Tuesday, September 04, 2007

creating a Google sitemap for your website

As I wanted Google to better index the website I administer, I needed to create a sitemap. Here is a nice description of the benefits of having a sitemap and the Sitemap XML-based protocol in general:
https://www.google.com/webmasters/tools/docs/en/protocol.html
You'd think creating a sitemap would be a fairly simple, mundane task. It is and it isn't. You need to know about how your website is organized on the webservers' file system. And, to do a sitemap correctly for a large site with more than 500 pages of web accessible content, you need to either spend a bit of money on some software to create a sitemap (see http://www.xml-sitemaps.com/ or http://www.auditmypc.com/free-sitemap-generator.asp) or get your hands dirty using Google's free Python script to generate a sitemap.

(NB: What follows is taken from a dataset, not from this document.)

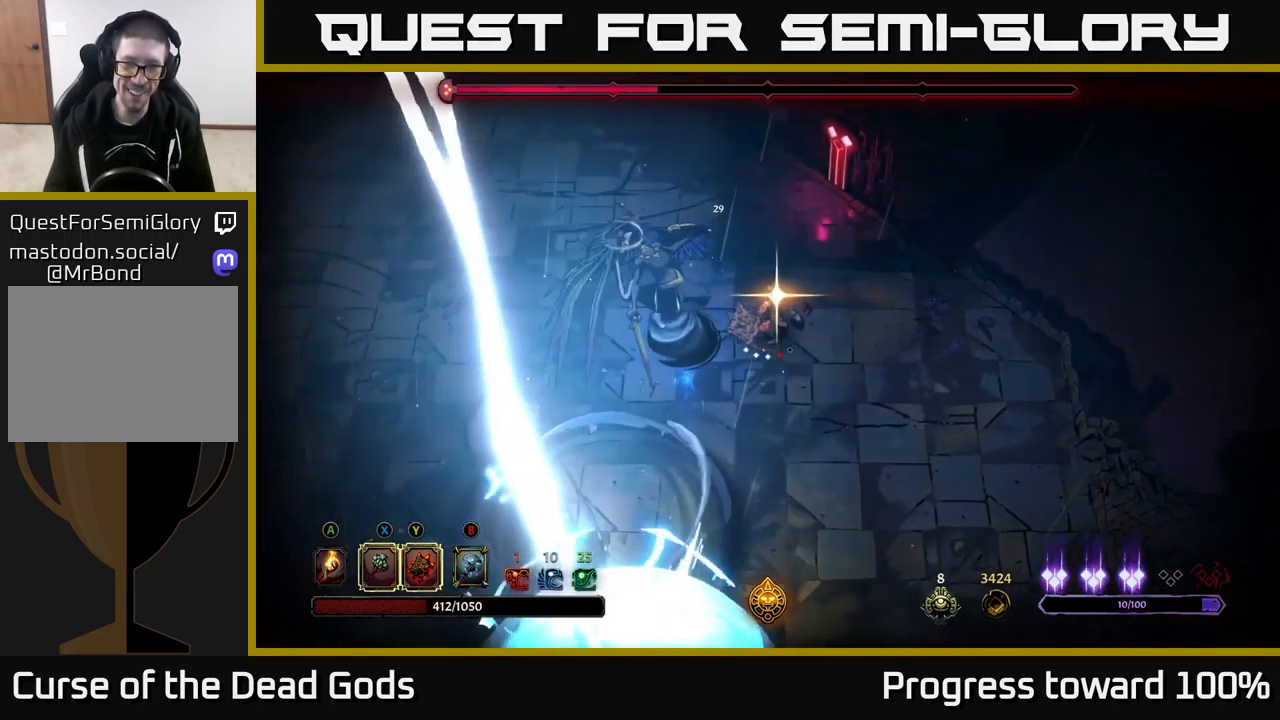
{"buttons": [], "left_stick": "up-right", "right_stick": "center", "events": [[267, "left_stick", "up-right"]]}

The second choice is the more complicated and time consuming, as it involves the following steps:
- install Python
- setup a config file to point at a log or your webroot to get a list of your content
- run a Python script to generate the sitemap
- tell Google you've got a new sitemap

Being the frugal masochist that I am, I chose the second option. The steps are described in great detail here:
https://www.google.com/webmasters/tools/docs/en/sitemap-generator.html

I will try to add value by reviewing the stumbling blocks I encountered along the way to building my first sitemap. Here are the general steps I performed:
1) downloaded the sitemap generator files from Sourceforge
2) created a configuration file for my website
3) downloaded and installed Python from the official website
4) ran sitemap_gen.py
5) added the sitemap I generated to Google Webmaster tools

I suggest you run these steps from a server with a development instance of your current website running.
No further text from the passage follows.